The tank has given me an avenue to do that. Can you just tell us, like, how did this moment
come about? Like, how did he decide to get on the radio and spill out his feelings like this?
This is just, yeah, this is such an extraordinary clip. This was from the night before he was
scheduled to be executed when the warden decided to let him have a church service out in the outdoor rec area. And, you
know, he spoke for 10 minutes to the other prisoners who were there. And he just, you know,
bears his soul. And it's such an extraordinary moment, in part, because it's a prisoner speaking
to other prisoners. Like this
is how they talk to each other. He's not doing this with the expectation that the rest of the
world would be listening.
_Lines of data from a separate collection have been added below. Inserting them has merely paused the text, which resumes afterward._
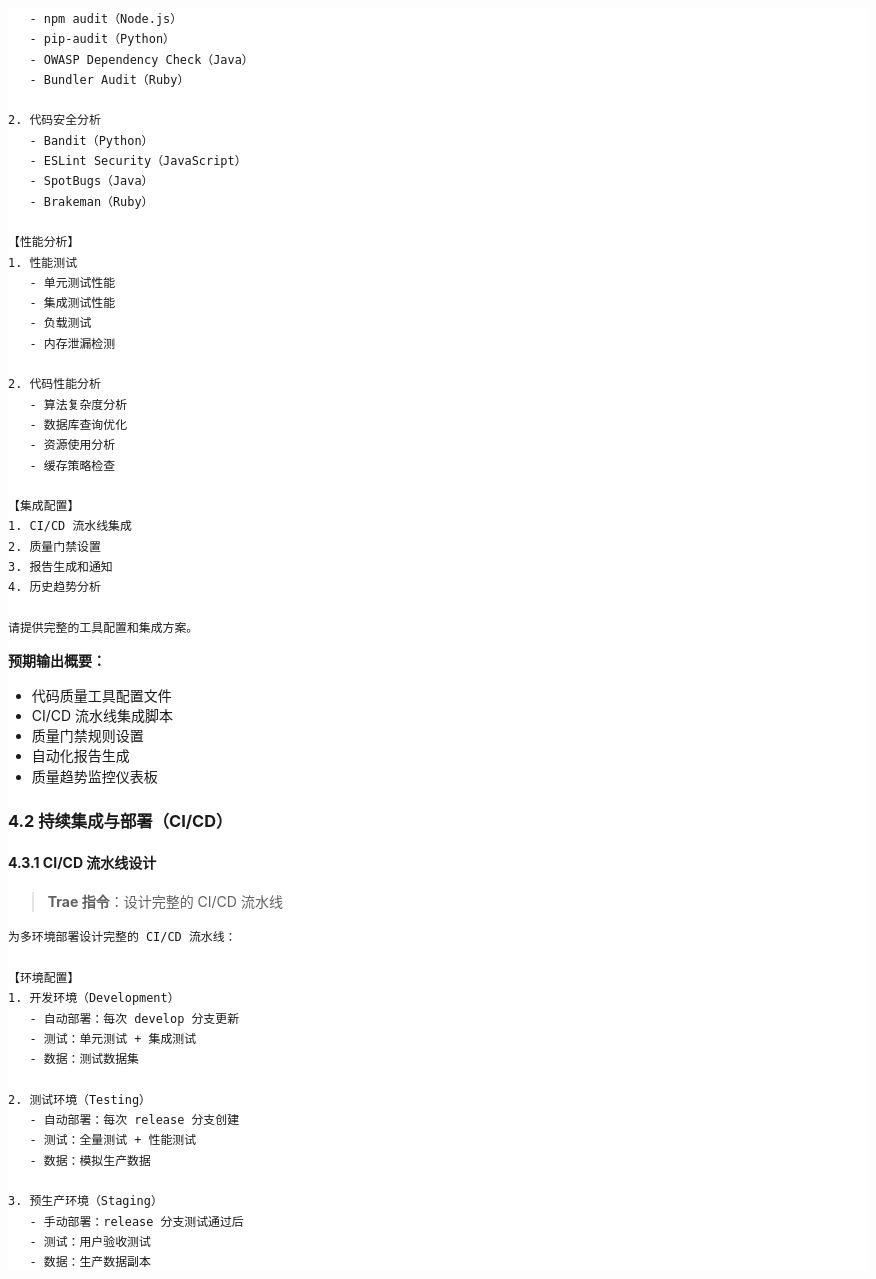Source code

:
 ```text
   - npm audit（Node.js）
   - pip-audit（Python）
   - OWASP Dependency Check（Java）
   - Bundler Audit（Ruby）

2. 代码安全分析
   - Bandit（Python）
   - ESLint Security（JavaScript）
   - SpotBugs（Java）
   - Brakeman（Ruby）

【性能分析】
1. 性能测试
   - 单元测试性能
   - 集成测试性能
   - 负载测试
   - 内存泄漏检测

2. 代码性能分析
   - 算法复杂度分析
   - 数据库查询优化
   - 资源使用分析
   - 缓存策略检查

【集成配置】
1. CI/CD 流水线集成
2. 质量门禁设置
3. 报告生成和通知
4. 历史趋势分析

请提供完整的工具配置和集成方案。
```

**预期输出概要：**

- 代码质量工具配置文件
- CI/CD 流水线集成脚本
- 质量门禁规则设置
- 自动化报告生成
- 质量趋势监控仪表板

### 4.2 持续集成与部署（CI/CD）

#### 4.3.1 CI/CD 流水线设计

> **Trae 指令**：设计完整的 CI/CD 流水线

```text
为多环境部署设计完整的 CI/CD 流水线：

【环境配置】
1. 开发环境（Development）
   - 自动部署：每次 develop 分支更新
   - 测试：单元测试 + 集成测试
   - 数据：测试数据集

2. 测试环境（Testing）
   - 自动部署：每次 release 分支创建
   - 测试：全量测试 + 性能测试
   - 数据：模拟生产数据

3. 预生产环境（Staging）
   - 手动部署：release 分支测试通过后
   - 测试：用户验收测试
   - 数据：生产数据副本
```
But, you know, they recorded it and then played it later on the tank.
And then after I visited the radio station, they sent me this clip and I was just blown away.
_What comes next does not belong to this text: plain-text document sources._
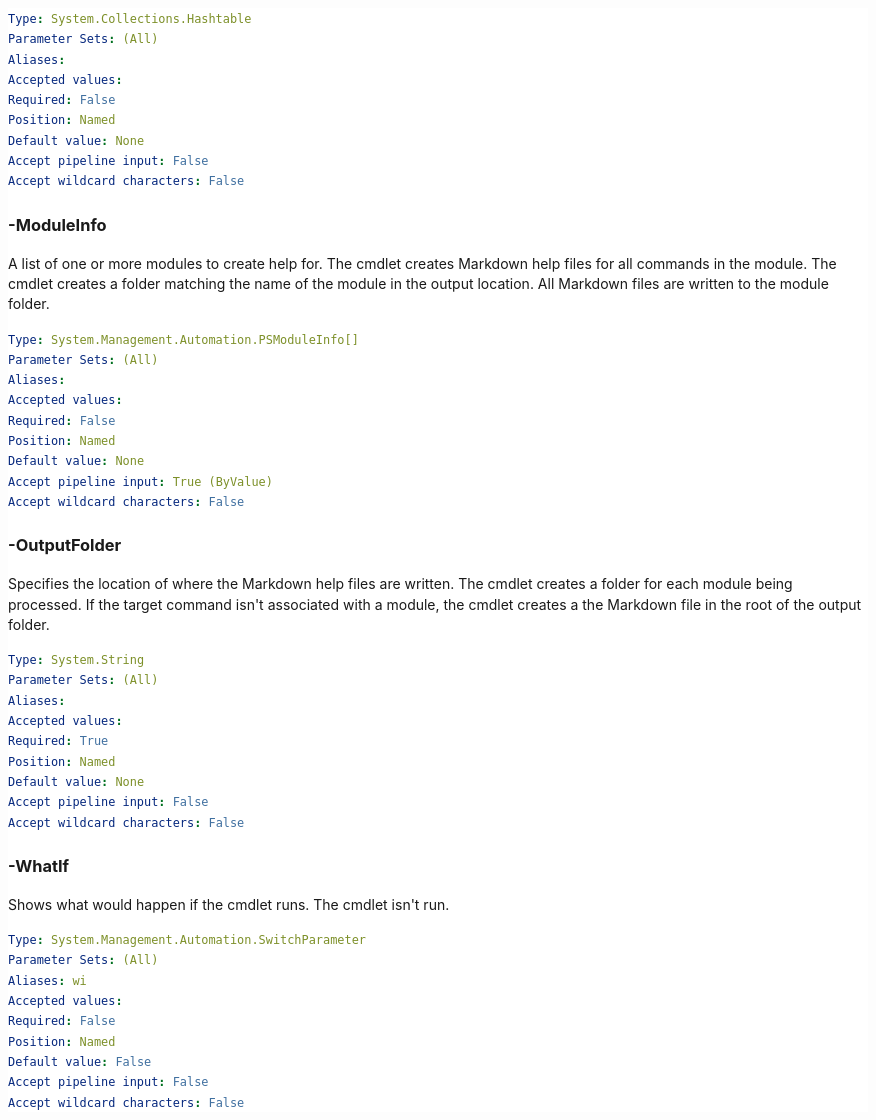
 ```yaml
Type: System.Collections.Hashtable
Parameter Sets: (All)
Aliases:
Accepted values:
Required: False
Position: Named
Default value: None
Accept pipeline input: False
Accept wildcard characters: False
```

### -ModuleInfo

A list of one or more modules to create help for. The cmdlet creates Markdown help files for all
commands in the module. The cmdlet creates a folder matching the name of the module in the output
location. All Markdown files are written to the module folder.

```yaml
Type: System.Management.Automation.PSModuleInfo[]
Parameter Sets: (All)
Aliases:
Accepted values:
Required: False
Position: Named
Default value: None
Accept pipeline input: True (ByValue)
Accept wildcard characters: False
```

### -OutputFolder

Specifies the location of where the Markdown help files are written. The cmdlet creates a folder for
each module being processed. If the target command isn't associated with a module, the cmdlet
creates a the Markdown file in the root of the output folder.

```yaml
Type: System.String
Parameter Sets: (All)
Aliases:
Accepted values:
Required: True
Position: Named
Default value: None
Accept pipeline input: False
Accept wildcard characters: False
```

### -WhatIf

Shows what would happen if the cmdlet runs. The cmdlet isn't run.

```yaml
Type: System.Management.Automation.SwitchParameter
Parameter Sets: (All)
Aliases: wi
Accepted values:
Required: False
Position: Named
Default value: False
Accept pipeline input: False
Accept wildcard characters: False
```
And how did the other prisoners react to Ramirez's remarks? Do you know?
Yeah. In the beginning of that, you can hear them clapping some.
And then as he keeps speaking, they just fall silent.
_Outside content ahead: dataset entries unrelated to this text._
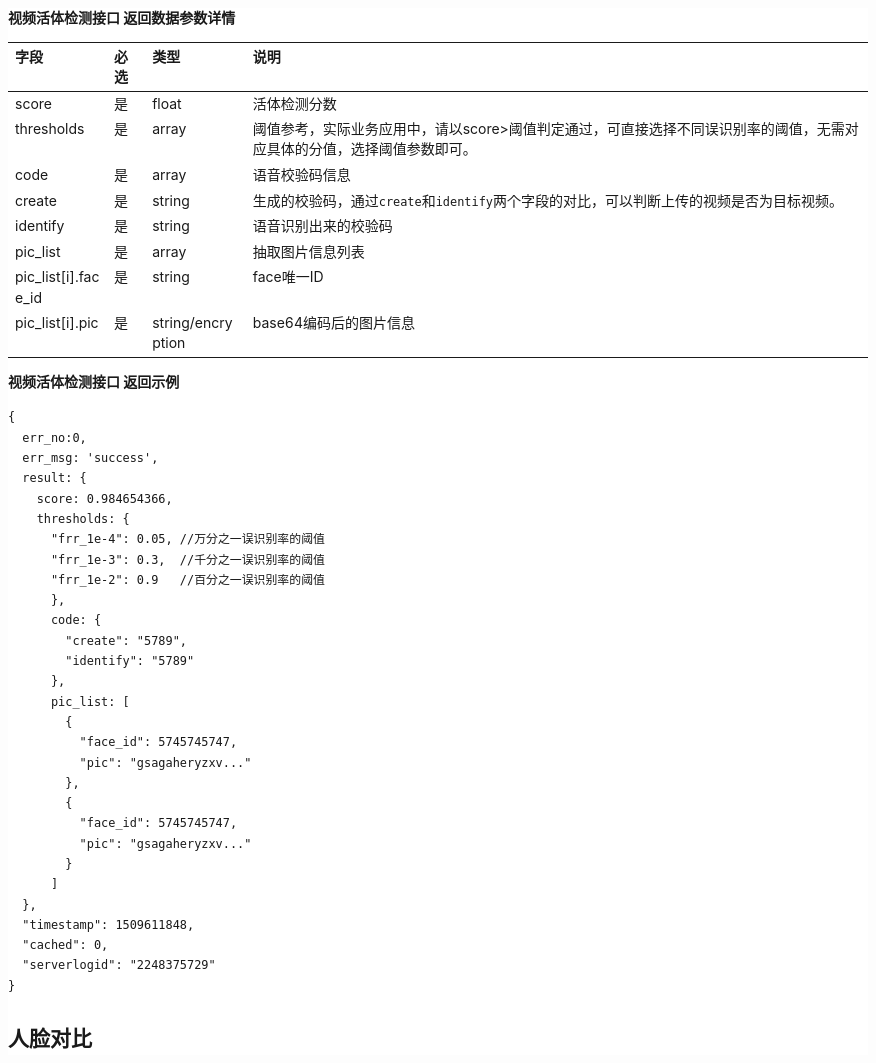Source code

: **视频活体检测接口 返回数据参数详情**

| 字段                | 必选 | 类型              | 说明                                                         |
| :------------------ | :--- | :---------------- | :----------------------------------------------------------- |
| score               | 是   | float             | 活体检测分数                                                 |
| thresholds          | 是   | array             | 阈值参考，实际业务应用中，请以score>阈值判定通过，可直接选择不同误识别率的阈值，无需对应具体的分值，选择阈值参数即可。 |
| code                | 是   | array             | 语音校验码信息                                               |
| create              | 是   | string            | 生成的校验码，通过`create`和`identify`两个字段的对比，可以判断上传的视频是否为目标视频。 |
| identify            | 是   | string            | 语音识别出来的校验码                                         |
| pic_list            | 是   | array             | 抽取图片信息列表                                             |
| pic_list[i].face_id | 是   | string            | face唯一ID                                                   |
| pic_list[i].pic     | 是   | string/encryption | base64编码后的图片信息                                       |

**视频活体检测接口 返回示例**

```
{
  err_no:0,
  err_msg: 'success',
  result: {
    score: 0.984654366,
    thresholds: {
      "frr_1e-4": 0.05, //万分之一误识别率的阈值
      "frr_1e-3": 0.3,  //千分之一误识别率的阈值
      "frr_1e-2": 0.9   //百分之一误识别率的阈值
      },
      code: {
        "create": "5789",
        "identify": "5789"
      },
      pic_list: [
        {
          "face_id": 5745745747,
          "pic": "gsagaheryzxv..."
        },
        {
          "face_id": 5745745747,
          "pic": "gsagaheryzxv..."
        }
      ]
  },
  "timestamp": 1509611848,
  "cached": 0,
  "serverlogid": "2248375729"
}
```

## 人脸对比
And I can only imagine that they were as moved by this as I am.
I mean, that's just a piece of the clip.
The whole speech is about 10 minutes, and it's all really extraordinary.
Well, I know that you had a chance to talk to Ramirez for a little bit. What did he say about what this station has meant to him during his time on death row?
I think he sort of starts to get at it in that little clip that you're hearing.
But it seems like a lot of this is his way of leaving behind something good in the world.
He talks about the wrongs he's done and things he regrets in the past.
And there's so little that you can do that you can leave behind so few changes you can make to the world from inside a solitary confinement cell. And like he said at one point, you know, all that he can leave you is his words. And he's done that. You have this other quote from another inmate there who was writing to you about the
station. And he says, in part, what draws him to the tank is that, quote, this is inmate run for
inmates. Can you talk about why that is so important? Inmate run for inmates? Yeah, I think
in some ways that sort of creates a safe space almost. When you know that you have this very specific experience that most of the world will really judge you for,
but your audience is mostly people who deeply understand that.
I understand that you were incarcerated yourself for just under two years for heroin possession. What would it have been like
while you were in prison to have something like the tank be the source of connection with other
people who are also incarcerated? What would that have meant to you? I was fortunate that where I
was in prison, we weren't spending, you know, months or years in solitary confinement. So
we already had a little more access to community. But I think that this also gets at something else, you know, the sort of idea that we're all there
because we know we've, you know, we've done something wrong. And this is a way to leave
a positive mark, sort of like exactly what John Ramirez says. And I feel like this is now
what I do every day in my journalism.
Well, thank you for your work and for this incredible reporting on this radio station.
That is Carrie Blakinger, a journalist who has covered Texas prisons for years
and who wrote about the tank for the Marshall Project and The Guardian.
Thank you very much for being with us.
Thank you for having me.
It's Consider This from NPR. I'm Elsa Chang.